Fuel costs send Lufthansa further into the red and prompt job cuts
GERMANY’S biggest airline yesterday announced plans to cut 3,500 office jobs in an attempt to stem widening operating losses.
Lufthansa reported an operating loss of €381m (£309m) for the first three months of the year, more than double its losses a year ago, as high fuel and tax costs along with fierce competition across Europe battered its bottom line.
The loss came despite a 5.6 per cent rise in revenues to a record €6.6bn and higher traffic figures.
“We can only safeguard jobs for the long term and create new openings if we reorganise the administrative functions and accept job losses now,” chief executive Christoph Franz said in a statement.
The firm aims to cut administrative costs by 25 per cent and slim down other operations to improve Lufthansa’s annual operating profits by at least €1.5bn by the end of 2014.

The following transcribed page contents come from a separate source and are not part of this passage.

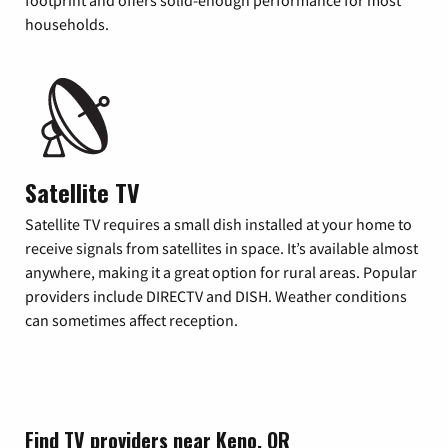
footprint and offers solid-enough performance for most
households.
Satellite TV
Satellite TV requires a small dish installed at your home to
receive signals from satellites in space. It’s available almost
anywhere, making it a great option for rural areas. Popular
providers include DIRECTV and DISH. Weather conditions
can sometimes affect reception.
Find TV providers near Keno, OR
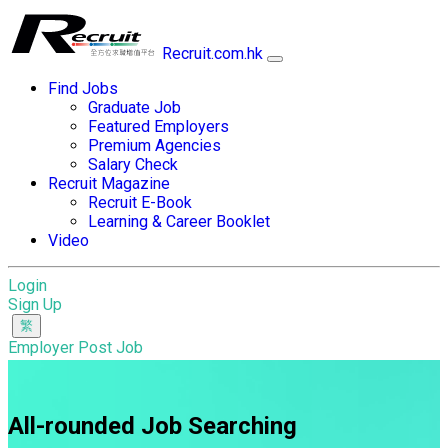
Recruit.com.hk
Find Jobs
Graduate Job
Featured Employers
Premium Agencies
Salary Check
Recruit Magazine
Recruit E-Book
Learning & Career Booklet
Video
Login
Sign Up
Employer Post Job
All-rounded Job Searching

Lufthansa said that despite the economic turbulence that has weighed on its sales, “the mood has lightened overall” recently, and it has kept its full year operating profit forecast of a figure in the mid-hundreds of millions of euros.
The German carrier’s move came as Scandinavian airline SAS blamed high fuel prices for a quarterly loss that was more than twice as large as analysts had forecast.
•Irish carrier Aer Lingus yesterday upgraded its 2012 operating profit forecast, saying it expected to match last year’s €49m as higher revenue per passenger mile compensated for growing costs.